- _ASSIGNED TASK_:
The material beneath this line should be printed exactly, with its pictures omitted.
++++++++++
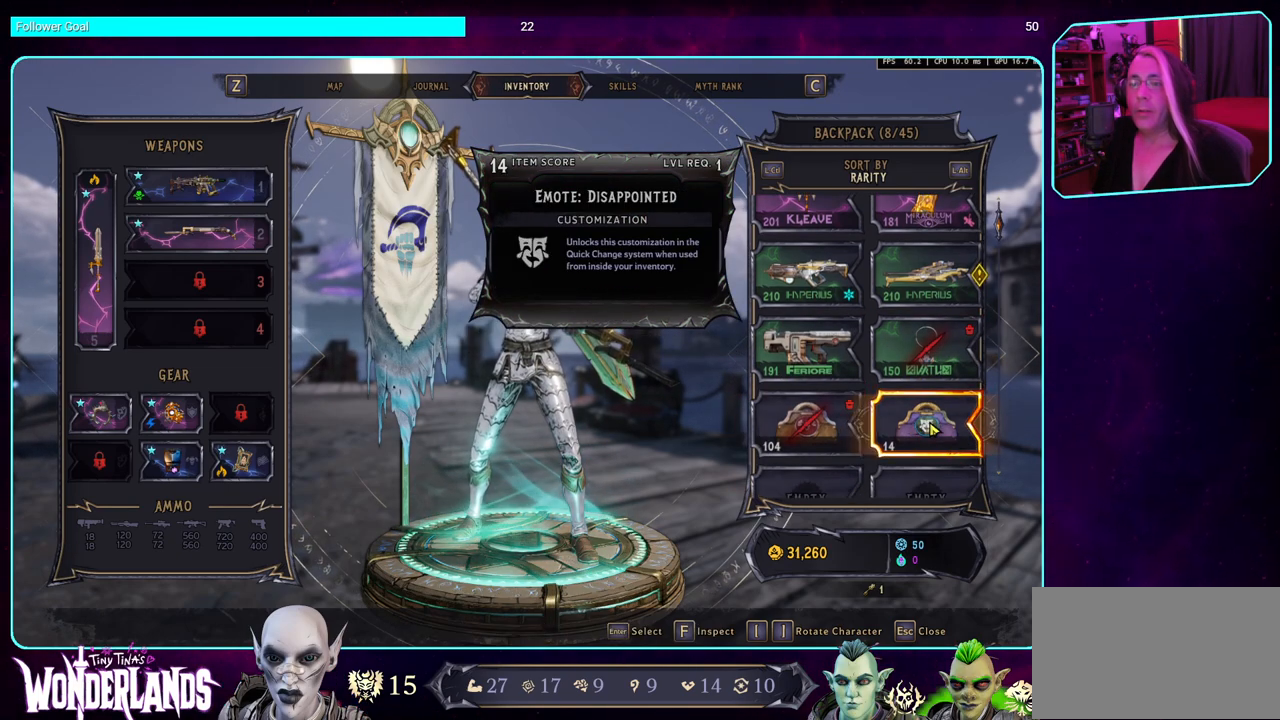
{"keys": [], "mouse": [], "events": [[17, "mouse_left", "up"]]}
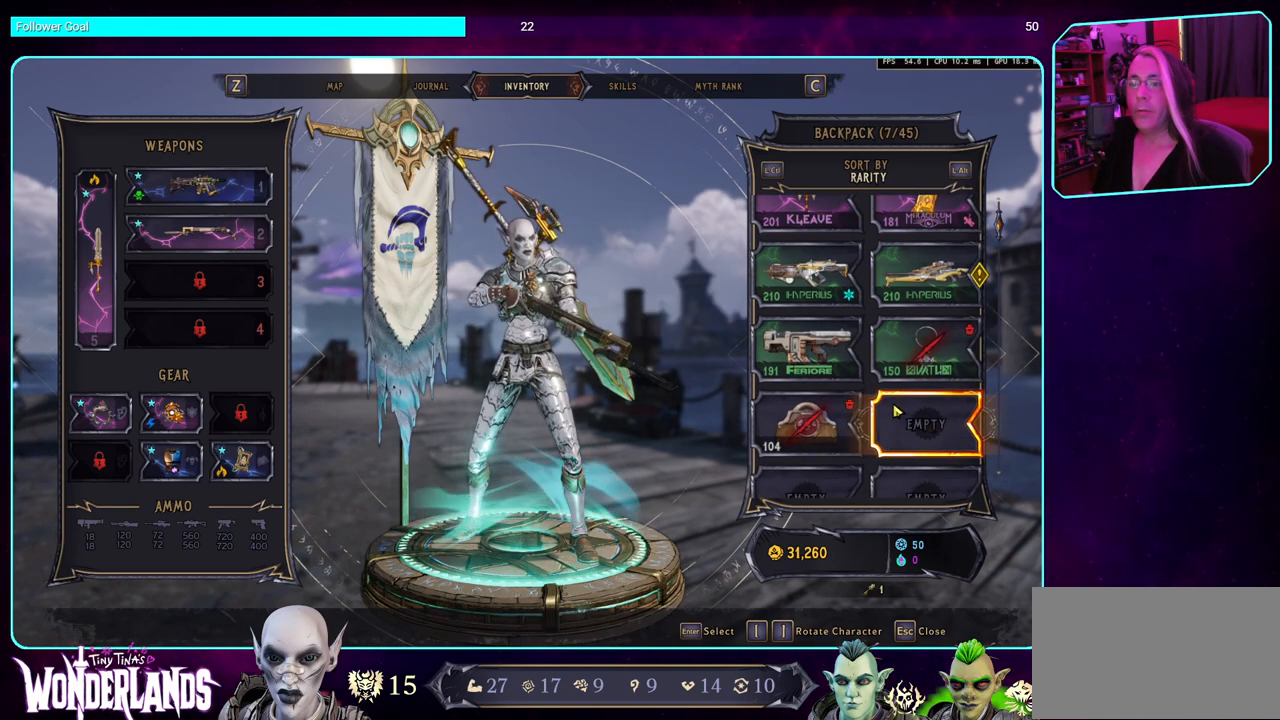
{"keys": [], "mouse": ["wheel"], "events": [[333, "mouse_wheel", "down"]]}
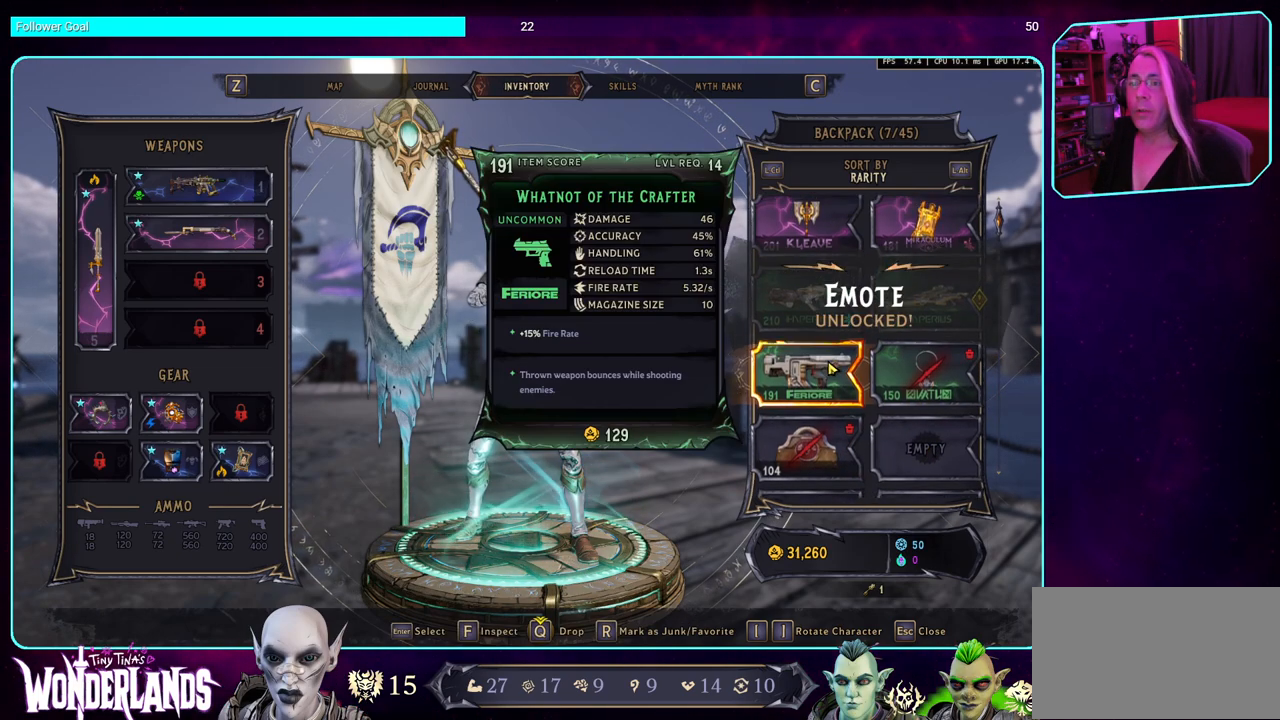
{"keys": [], "mouse": [], "events": [[117, "mouse_wheel", "up"]]}
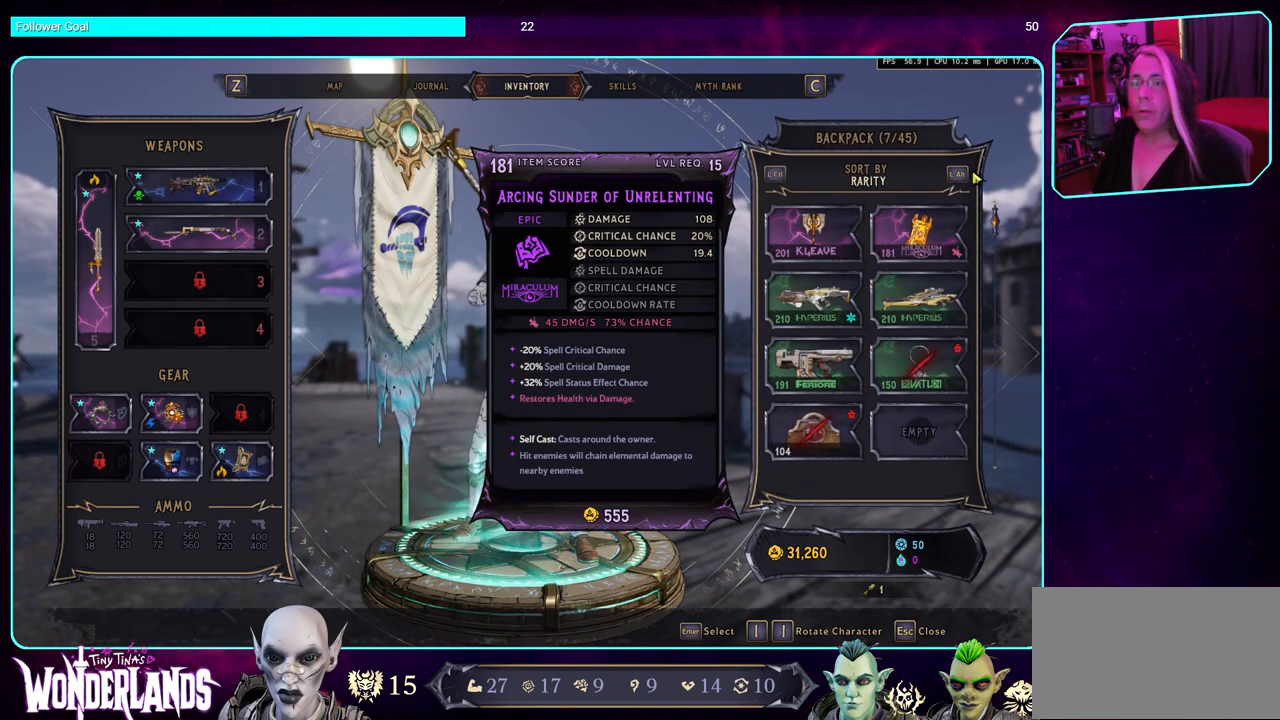
{"keys": [], "mouse": [], "events": []}
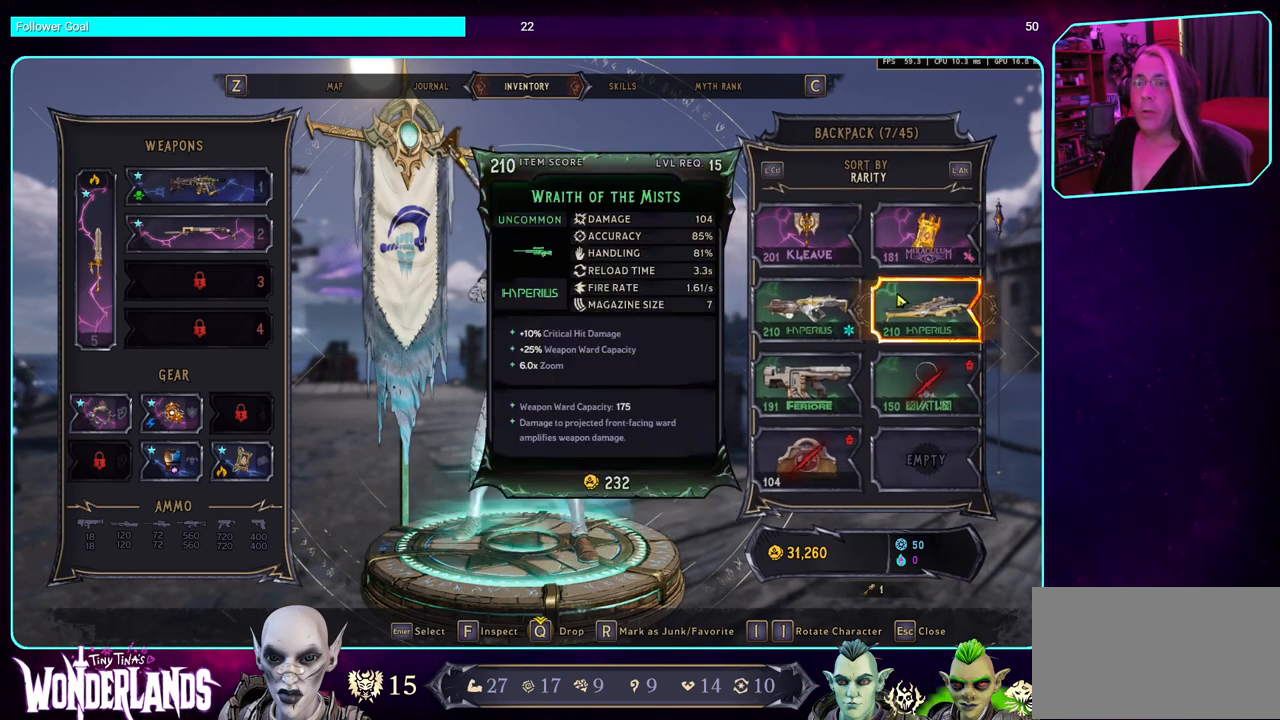
{"keys": [], "mouse": [], "events": []}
++++++++++
- _RESULT FOR THIS TASK_:
{"keys": [], "mouse": [], "events": [[17, "mouse_left", "up"]]}
{"keys": [], "mouse": ["wheel"], "events": [[333, "mouse_wheel", "down"]]}
{"keys": [], "mouse": [], "events": [[117, "mouse_wheel", "up"]]}
{"keys": [], "mouse": [], "events": []}
{"keys": [], "mouse": [], "events": []}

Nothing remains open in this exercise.